Alain aborde alors rapidement les notions de responsabilité individuelle (je suis seul responsable de mes pensées, c'est à chacun de faire l'effort de dire non, de se remettre en question) et de liberté (l'asservissement résulte de l'acceptation tacite d'une domination, la liberté d'une réflexion critique sur l'oppression). Les titres des ouvrages dans lesquels cet extrait s'insère prenne alors tout leur sens : propos sur la religion et, surtout, sur les pouvoirs.

Alain va plus loin encore en affirmant que même le vrai devient faux si on ne l'interroge pas en permanence. Une condition de vérité se dessine : ne peut être vrai que ce dont je me demande à tout instant s'il n'est pas faux, et que je confirme ainsi perpétuellement dans son statut de vérité.

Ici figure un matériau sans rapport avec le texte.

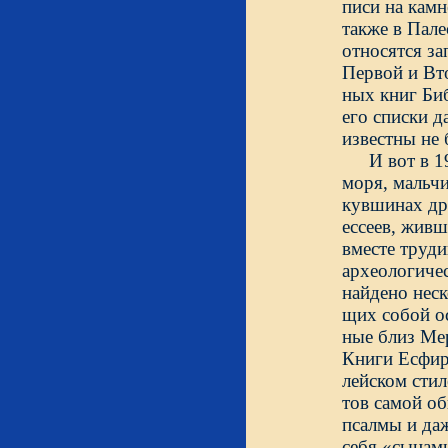
писи на камн
также в Палес
относятся з
Первой и Вто
ных книг Биб
его списки д
известны
И вот в 1
моря, мальч
кувшинах др
ессеев, живш
вместе труд
археологиче
найдено неск
щих собой ос
ные близ Мер
Книги Есфирь
лейском стил
тов самой о
псалмы и да
себя «сынами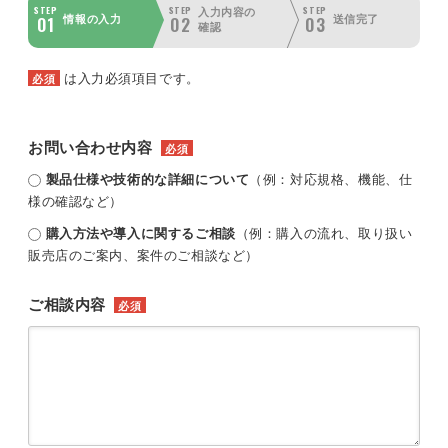
STEP
STEP
STEP
入力内容の
01
02
03
情報の入力
送信完了
確認
は入力必須項目です。
必須
お問い合わせ内容
必須
製品仕様や技術的な詳細について
（例：対応規格、機能、仕
様の確認など）
購入方法や導入に関するご相談
（例：購入の流れ、取り扱い
販売店のご案内、案件のご相談など）
ご相談内容
必須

Cela devient même pour Alain une condition d'existence de la pensée elle-même, et l'on pense inévitablement à Platon lorsqu'il dit que celui qui croit ne sait pas qu'il croit : le premier pas pour Platon, celui de savoir qu'on ne sait pas, est ici le pivot de la thèse, l'éternelle démarche à toujours recommencer.

Enfin, Alain affine sa thèse encore un peu plus en expliquant que penser, c'est porter un regard sur le monde. Toute interprétation du monde qui nous entoure est un acte de pensée, et cet acte doit être critique pour se prémunir de l'illusion, de l'erreur. On sent, sous la revendication philosophique, une démarche presque scientifique.

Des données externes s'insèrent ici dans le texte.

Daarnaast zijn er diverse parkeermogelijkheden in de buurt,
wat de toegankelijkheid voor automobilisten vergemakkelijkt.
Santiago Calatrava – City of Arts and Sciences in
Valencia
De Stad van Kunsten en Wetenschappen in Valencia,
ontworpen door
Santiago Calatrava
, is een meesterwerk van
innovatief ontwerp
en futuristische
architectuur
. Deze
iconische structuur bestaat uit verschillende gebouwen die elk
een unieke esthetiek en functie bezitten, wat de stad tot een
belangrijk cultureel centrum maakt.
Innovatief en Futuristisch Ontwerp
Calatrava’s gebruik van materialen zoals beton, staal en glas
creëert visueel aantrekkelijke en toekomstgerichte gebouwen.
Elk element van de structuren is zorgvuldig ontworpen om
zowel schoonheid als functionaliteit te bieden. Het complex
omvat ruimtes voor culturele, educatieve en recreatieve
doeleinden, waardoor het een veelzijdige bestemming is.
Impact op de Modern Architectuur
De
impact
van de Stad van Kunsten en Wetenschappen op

Penser, ce n'est donc pas dire non aux autres, ou alors pas seulement. C'est, avant tout, se dire non à soi-même, en permanence, pour s'assurer de penser juste, de penser droit.

Pistes de réflexion

Penser, est-ce dire non ?

  • Réponse évidente : pas toujours. Je peux aussi penser oui à certaines choses.
  • Penser, c'est se poser des questions. Parfois, dire oui est acte de pensée car il remet en cause un courant de pensée dominant (par exemple, dire oui, tous les hommes sont égaux au XVIIIe siècle). Mais alors, dire oui n'est rien d'autre que dire non au non. C'est la thèse d'Alain.
  • Penser, ce n'est pas seulement dire non ; ce n'est pas suffisant. Dire le Soleil ne tourne pas autour de la Terre ne vaut rien sans une démonstration. Dire non est une première étape, mais il faut ensuite reconstruire quelque chose à la place. Alain semble éluder cette partie, ou plutôt l'intégrer dans un non perpétuel, comme si la remise en cause produisait naturellement l'émergence de la vérité. Au contraire, il semble exister des cas où, bien plus qu'une doctrine, on affronte une absence de théorie (notamment en science). Il faut alors commencer par dire non à la léthargie ambiente, mais l'acte de pensée ne saurait se résumer à cette opposition ; il faut plus pour expliquer le processus intellectuel de construction d'une argumentation.